EXCERPT PROVIDED:

:::::

Three AIs Walk Into a Codebase

PR #1 on Pilot was a big feature: AI-assisted git conflict resolution. I described what I wanted to a coding agent. It built the entire thing, opened the PR, and pushed. Within minutes, my code review bot picked up the webhook, spun up a subagent in an isolated git worktree, and posted a structured review with inline comments. Two blockers, three warnings, and a handful of suggestions.

I read the review. One blocker was real. The other was a false positive. I told the coding agent to fix the legitimate issue and push. The review bot ran again, scoped only to the new commits. No new blockers. Approved. I merged.

Total time from spec to merged feature: minutes. Lines of code I wrote by hand: zero. Lines of code I reviewed: all of them.

That's the workflow I've been running for three months now. Three AI systems working together, each doing what it's good at, with me making the decisions that matter. Here's how it works.

The Stack

Three tools, three roles:

Pi is a terminal-first coding agent. I describe what I want, it writes the code, creates branches, and pushes to GitHub. It's the builder. I use it through Pilot, a desktop app I'm building that wraps Pi's SDK in a GUI with diff review, git integration, and project management.

pi-code-review is a self-hosted PR review bot I built (also using Pi). It listens for GitHub webhooks, checks out each PR into an isolated git worktree, and runs a review subagent that posts structured feedback directly on the PR. Inline comments, severity classifications, the works. It runs on my own infrastructure, so my code never leaves my network.

Aivena is my personal AI assistant. She has long-term memory, a CRM, a calendar, and a Telegram bridge. She keeps track of what I'm working on across projects, reminds me about follow-ups, and provides context that the other two tools don't have. When I context-switch between Pilot, pi-code-review, and my blog, she remembers where I left off.

None of these tools know about each other. They don't share state or communicate directly. I'm the integration layer. And that's the point.

How a Feature Ships

Let me walk through a real example. PR #9 on Pilot: interactive rebase UI.

Step 1: Write the spec

I spend 15 to 20 minutes describing what I want. Not in code. In plain language with enough specificity that the agent doesn't have to guess. What the UI should look like. What operations it should support (reorder, squash, edit, drop). How it integrates with the existing git service. What the IPC contract looks like between the main process and the renderer.

I usually co-author the spec with the AI. I describe the feature at a high level, the model asks clarifying questions, I answer them, and we converge on something tight. This is the same process I described in The Spec Is the Product. It hasn't changed because it keeps working.

Step 2: The agent builds it

I hand the spec to Pi and let it work. It reads the project's AGENTS.md (which documents the full architecture, IPC patterns, and conventions), creates a feature branch, and starts implementing. I watch the diffs come in. Pilot's sandboxed tools let me review every file change before it touches disk, so nothing lands without my eyes on it.

The agent handles the tedious parts: wiring up IPC channels, registering handlers, building React components, writing the Zustand store. The parts that are mechanical. I intervene when it makes architectural decisions I disagree with or when the implementation drifts from the spec.

When it's done, it commits to the feature branch and pushes. I open the PR on GitHub.

Step 3: The review bot catches what I missed

Here's where it gets interesting. Within a minute of the PR being opened, pi-code-review picks up the webhook. It clones the repo into a PR-specific worktree (so it can review multiple PRs in parallel without branch conflicts), fetches the diff, and spins up a review subagent.

:::::

TASKS TO CARRY OUT:
a – Answer these questions about the post on the three-AI coding workflow:
(i) How many blockers did the review bot report on PR #1?
(ii) What feature was PR #9 on Pilot?
(iii) How long does the author spend writing a spec?
b – Reproduce the passage of the post on the three-AI coding workflow from "Aivena is my" to "that's the point.", word for word.
c – Resume the post on the three-AI coding workflow, picking up right after its final sentence.

[Stored items]
:::::

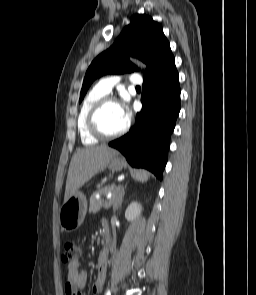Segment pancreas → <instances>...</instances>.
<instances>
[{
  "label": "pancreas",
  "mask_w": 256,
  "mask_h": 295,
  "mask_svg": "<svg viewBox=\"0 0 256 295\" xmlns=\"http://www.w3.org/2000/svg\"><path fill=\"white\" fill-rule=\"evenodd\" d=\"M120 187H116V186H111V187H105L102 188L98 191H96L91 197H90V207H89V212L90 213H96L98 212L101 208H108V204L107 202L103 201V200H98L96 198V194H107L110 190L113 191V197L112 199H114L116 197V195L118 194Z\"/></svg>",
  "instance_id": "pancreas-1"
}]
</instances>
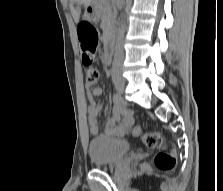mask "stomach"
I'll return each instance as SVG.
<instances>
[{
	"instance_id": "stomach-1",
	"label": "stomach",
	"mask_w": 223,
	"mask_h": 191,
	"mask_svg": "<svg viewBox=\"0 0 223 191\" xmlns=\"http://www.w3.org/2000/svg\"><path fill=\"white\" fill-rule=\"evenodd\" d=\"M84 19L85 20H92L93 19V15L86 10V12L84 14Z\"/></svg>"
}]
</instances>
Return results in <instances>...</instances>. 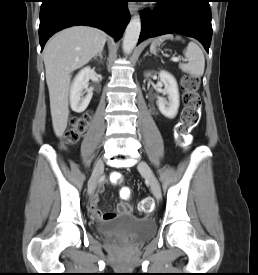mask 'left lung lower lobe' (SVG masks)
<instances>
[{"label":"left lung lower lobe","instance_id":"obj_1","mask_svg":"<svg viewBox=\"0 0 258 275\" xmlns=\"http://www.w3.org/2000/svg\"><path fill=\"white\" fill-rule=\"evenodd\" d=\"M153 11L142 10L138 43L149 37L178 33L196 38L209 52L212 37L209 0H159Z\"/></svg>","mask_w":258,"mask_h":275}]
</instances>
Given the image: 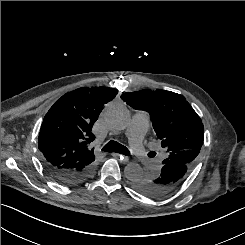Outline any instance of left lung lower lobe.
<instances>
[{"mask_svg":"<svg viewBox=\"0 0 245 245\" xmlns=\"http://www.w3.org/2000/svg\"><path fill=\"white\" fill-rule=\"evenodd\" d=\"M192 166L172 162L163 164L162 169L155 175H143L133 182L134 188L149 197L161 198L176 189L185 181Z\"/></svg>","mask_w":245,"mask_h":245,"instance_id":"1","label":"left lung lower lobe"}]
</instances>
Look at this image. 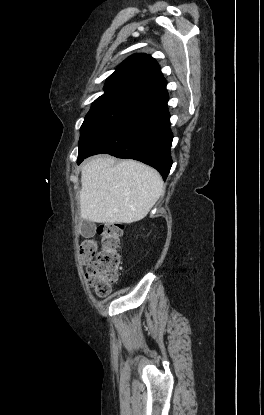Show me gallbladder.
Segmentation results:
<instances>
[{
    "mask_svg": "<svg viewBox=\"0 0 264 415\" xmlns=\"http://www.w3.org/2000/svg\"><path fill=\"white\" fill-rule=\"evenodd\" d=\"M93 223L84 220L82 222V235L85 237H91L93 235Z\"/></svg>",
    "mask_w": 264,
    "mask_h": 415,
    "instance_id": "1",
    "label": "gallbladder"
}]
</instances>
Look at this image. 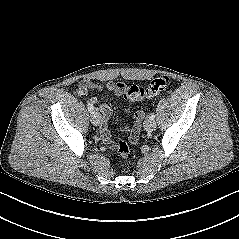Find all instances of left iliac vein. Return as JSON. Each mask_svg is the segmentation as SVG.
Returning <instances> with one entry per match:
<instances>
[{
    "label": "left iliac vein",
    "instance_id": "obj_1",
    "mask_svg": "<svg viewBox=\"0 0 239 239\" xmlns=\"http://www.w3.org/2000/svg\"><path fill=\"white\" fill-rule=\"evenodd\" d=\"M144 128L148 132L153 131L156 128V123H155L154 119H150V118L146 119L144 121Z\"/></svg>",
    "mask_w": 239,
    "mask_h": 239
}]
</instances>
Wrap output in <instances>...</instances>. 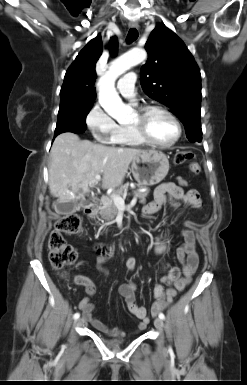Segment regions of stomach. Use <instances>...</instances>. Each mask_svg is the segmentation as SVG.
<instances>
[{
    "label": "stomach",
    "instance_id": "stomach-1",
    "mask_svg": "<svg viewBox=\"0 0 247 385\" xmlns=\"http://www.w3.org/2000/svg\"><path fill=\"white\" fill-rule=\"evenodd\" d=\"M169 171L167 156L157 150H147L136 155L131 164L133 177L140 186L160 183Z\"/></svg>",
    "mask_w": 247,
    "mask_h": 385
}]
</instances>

:::::

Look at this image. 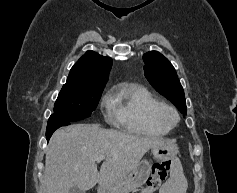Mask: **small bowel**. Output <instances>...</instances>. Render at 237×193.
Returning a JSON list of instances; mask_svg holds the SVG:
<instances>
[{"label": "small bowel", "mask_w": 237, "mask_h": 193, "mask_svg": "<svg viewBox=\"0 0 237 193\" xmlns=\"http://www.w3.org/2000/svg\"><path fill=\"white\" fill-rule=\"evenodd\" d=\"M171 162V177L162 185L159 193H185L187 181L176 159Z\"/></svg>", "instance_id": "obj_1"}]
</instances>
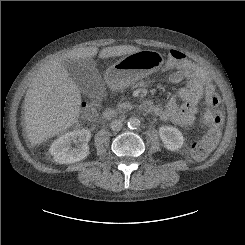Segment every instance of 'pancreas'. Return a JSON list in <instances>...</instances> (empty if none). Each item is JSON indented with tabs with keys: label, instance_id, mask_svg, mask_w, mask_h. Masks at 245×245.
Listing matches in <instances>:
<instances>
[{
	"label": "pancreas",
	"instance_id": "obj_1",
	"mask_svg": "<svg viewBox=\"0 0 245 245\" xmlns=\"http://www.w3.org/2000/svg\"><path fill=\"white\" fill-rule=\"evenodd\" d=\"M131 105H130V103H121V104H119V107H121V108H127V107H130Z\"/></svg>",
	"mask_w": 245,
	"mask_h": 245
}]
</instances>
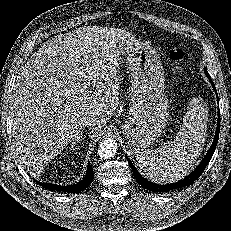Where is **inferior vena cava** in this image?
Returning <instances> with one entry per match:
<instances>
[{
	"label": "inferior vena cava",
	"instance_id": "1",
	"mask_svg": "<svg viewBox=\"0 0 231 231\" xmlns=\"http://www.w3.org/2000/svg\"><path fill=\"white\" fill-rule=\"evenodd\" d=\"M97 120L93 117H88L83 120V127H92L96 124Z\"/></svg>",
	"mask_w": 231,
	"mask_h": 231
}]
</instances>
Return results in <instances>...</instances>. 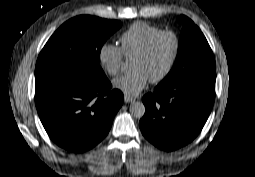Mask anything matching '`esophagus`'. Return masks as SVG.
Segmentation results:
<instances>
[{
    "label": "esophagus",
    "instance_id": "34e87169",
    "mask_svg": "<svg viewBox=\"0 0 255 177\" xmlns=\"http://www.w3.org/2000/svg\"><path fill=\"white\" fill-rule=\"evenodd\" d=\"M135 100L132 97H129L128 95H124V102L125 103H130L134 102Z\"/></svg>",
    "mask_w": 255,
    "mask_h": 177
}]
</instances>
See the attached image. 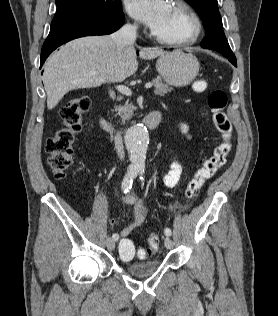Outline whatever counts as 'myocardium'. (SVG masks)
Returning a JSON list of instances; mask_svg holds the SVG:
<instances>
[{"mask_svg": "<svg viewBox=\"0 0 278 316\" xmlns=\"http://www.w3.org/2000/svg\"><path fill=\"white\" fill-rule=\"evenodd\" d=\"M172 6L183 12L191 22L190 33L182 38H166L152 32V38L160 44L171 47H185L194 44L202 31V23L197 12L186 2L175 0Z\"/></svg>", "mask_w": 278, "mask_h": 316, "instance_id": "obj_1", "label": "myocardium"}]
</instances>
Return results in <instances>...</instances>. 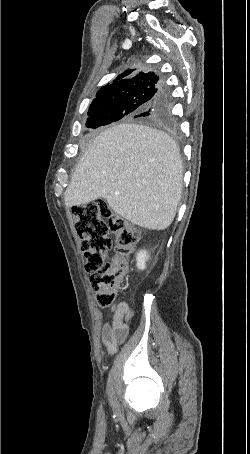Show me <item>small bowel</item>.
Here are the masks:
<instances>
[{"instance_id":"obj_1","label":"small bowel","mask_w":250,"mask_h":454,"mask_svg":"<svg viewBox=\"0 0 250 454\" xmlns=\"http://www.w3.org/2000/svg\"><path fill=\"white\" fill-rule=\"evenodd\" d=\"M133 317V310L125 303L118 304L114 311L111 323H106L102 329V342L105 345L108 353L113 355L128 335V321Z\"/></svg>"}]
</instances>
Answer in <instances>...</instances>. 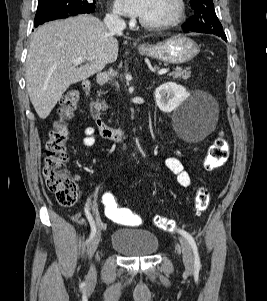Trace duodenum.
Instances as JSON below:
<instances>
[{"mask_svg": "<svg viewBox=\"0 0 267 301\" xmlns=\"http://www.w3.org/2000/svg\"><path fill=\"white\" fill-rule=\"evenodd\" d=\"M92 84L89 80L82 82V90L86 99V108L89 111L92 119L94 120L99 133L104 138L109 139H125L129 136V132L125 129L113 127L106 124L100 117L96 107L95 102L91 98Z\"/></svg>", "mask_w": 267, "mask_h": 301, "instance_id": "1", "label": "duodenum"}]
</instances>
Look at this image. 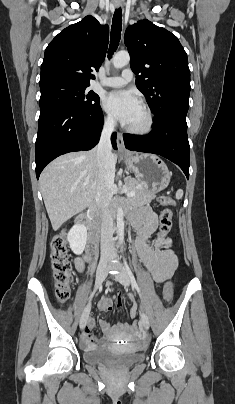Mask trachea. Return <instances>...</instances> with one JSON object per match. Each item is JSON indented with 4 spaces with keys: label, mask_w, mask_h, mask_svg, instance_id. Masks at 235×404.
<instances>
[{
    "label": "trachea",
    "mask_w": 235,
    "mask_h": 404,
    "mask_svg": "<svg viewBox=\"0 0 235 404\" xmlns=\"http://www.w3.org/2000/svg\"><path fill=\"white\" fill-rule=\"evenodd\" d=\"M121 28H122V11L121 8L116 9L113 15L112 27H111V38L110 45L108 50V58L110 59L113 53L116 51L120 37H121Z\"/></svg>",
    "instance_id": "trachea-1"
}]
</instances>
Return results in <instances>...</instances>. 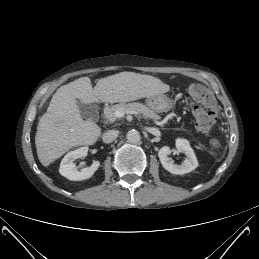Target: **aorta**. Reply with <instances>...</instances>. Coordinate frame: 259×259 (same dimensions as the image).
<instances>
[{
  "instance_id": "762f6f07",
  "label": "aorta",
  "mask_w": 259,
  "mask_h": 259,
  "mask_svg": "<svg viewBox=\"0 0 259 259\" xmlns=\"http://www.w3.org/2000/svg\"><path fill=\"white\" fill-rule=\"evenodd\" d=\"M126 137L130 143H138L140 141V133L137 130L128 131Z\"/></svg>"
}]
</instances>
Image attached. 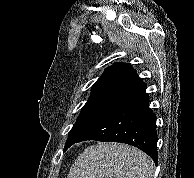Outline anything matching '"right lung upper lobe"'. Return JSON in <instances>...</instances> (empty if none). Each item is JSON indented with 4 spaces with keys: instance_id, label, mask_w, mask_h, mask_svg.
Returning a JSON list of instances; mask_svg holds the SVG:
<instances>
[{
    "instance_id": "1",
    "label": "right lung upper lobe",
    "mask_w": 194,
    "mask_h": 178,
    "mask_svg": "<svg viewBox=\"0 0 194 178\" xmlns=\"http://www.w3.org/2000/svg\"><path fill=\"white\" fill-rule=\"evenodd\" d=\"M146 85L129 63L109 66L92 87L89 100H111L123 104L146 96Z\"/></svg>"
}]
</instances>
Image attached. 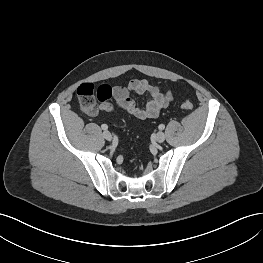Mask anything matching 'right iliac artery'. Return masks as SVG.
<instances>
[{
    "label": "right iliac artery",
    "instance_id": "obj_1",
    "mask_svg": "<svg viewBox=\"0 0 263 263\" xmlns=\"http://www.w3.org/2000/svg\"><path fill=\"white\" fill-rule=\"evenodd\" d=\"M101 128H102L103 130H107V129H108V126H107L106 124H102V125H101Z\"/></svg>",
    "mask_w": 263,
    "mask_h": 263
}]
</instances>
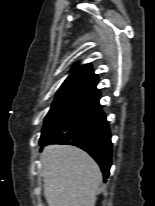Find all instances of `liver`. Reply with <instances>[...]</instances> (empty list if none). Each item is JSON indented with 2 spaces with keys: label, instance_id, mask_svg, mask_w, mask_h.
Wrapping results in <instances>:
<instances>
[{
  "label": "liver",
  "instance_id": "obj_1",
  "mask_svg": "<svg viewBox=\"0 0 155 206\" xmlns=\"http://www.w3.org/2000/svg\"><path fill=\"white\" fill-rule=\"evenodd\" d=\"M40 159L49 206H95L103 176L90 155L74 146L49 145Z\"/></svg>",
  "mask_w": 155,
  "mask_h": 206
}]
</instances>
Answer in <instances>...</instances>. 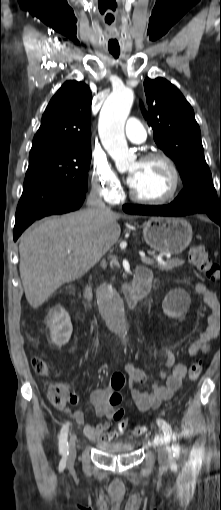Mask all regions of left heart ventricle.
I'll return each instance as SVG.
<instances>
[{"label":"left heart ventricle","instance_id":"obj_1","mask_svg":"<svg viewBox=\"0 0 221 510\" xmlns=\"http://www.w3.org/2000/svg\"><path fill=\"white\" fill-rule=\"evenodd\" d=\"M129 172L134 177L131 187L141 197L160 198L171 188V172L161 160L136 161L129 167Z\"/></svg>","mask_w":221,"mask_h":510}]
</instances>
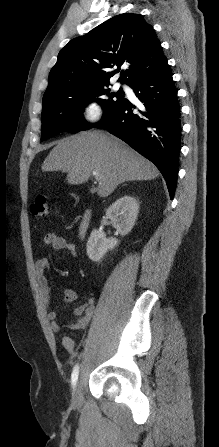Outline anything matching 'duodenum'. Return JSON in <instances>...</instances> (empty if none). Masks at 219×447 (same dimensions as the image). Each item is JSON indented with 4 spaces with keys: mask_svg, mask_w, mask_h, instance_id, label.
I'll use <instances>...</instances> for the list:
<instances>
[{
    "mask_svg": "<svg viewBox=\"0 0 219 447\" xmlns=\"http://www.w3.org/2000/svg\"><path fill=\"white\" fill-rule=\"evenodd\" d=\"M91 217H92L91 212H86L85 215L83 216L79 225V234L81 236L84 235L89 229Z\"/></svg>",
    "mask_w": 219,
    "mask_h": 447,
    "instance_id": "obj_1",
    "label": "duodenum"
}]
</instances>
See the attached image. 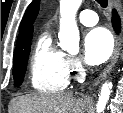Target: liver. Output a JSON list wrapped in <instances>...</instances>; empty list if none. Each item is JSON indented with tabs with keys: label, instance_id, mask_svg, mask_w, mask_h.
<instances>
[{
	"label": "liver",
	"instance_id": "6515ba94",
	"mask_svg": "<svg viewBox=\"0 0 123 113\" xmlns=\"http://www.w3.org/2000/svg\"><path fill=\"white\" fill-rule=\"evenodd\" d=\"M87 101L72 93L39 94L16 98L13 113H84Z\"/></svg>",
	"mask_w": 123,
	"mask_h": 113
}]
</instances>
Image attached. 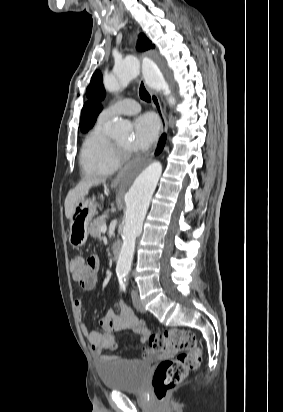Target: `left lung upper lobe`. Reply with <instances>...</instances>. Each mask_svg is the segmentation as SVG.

:::::

ANSWERS PER TASK:
a –
(i) Two.
(ii) An interactive rebase UI.
(iii) 15 to 20 minutes.

b –
Aivena is my personal AI assistant. She has long-term memory, a CRM, a calendar, and a Telegram bridge. She keeps track of what I'm working on across projects, reminds me about follow-ups, and provides context that the other two tools don't have. When I context-switch between Pilot, pi-code-review, and my blog, she remembers where I left off.

None of these tools know about each other. They don't share state or communicate directly. I'm the integration layer. And that's the point.

c –
The review subagent reads the diff, cross-references it against the project's documentation, and produces structured findings. Each finding has an exact file path, line number, severity level, and a concrete fix direction. The bot posts these as inline comments on the PR, right where the code lives.

The severity classification matters. The bot uses three levels:

🔴 BLOCKER means "do not merge until this is fixed." Confirmed bugs, verified security vulnerabilities, data loss risks.
🟡 WARNING means "shippable, but fix this soon." Important issues that don't break anything right now.
⚪ SUGGESTION means "optional improvement." Nice-to-haves for the backlog.

Only blockers trigger another coding pass. Warnings and suggestions go into the review summary for my awareness, but they don't hold up the PR. This prevents the review loop from running forever, which is what happens when every finding has equal weight.

Step 4: I make the call

This is the human-in-the-loop part. I read every review comment. Some are spot-on. Some are false positives. Some are technically correct but not worth fixing right now. I decide.

For legitimate blockers, I go back to Pi and say "fix the issue on line 47 of rebase-editor.ts." The agent pushes a fix to the same branch. The review bot runs again, but this time it only looks at the new commits. It doesn't re-review the entire PR. It doesn't re-raise resolved issues. It checks whether the fix actually addressed the problem and whether the new code introduced anything new.

For PR #9, the review bot found a real issue with how I was handling stale rebase state during interactive rebase. I addressed it, pushed a fix to the same branch, and the bot ran again. Clean pass. Merged.

Step 5: Aivena keeps the context

When I'm done with Pilot for the day and switch to working on pi-code-review itself, or writing a blog post, or doing my actual job, Aivena remembers what I was working on. Tomorrow after my day job, when I open Telegram, she'll have a summary of what's pending. Which PRs are open. What I said I'd do next. What follow-ups I owe people.

She doesn't write code or review PRs. She holds the big picture so I don't have to keep it all in my head.

Why Three Tools Instead of One

The obvious question: why not use a single AI that does everything?

Because specialization works. Each tool has a focused job with clear boundaries:

Pi is optimized for building. It has full access to the filesystem, can run commands, edit files, and push to git. It's powerful and needs to be. But that power means it should never be the one evaluating its own work. Asking the builder to review its own code is like asking a contractor to inspect their own plumbing.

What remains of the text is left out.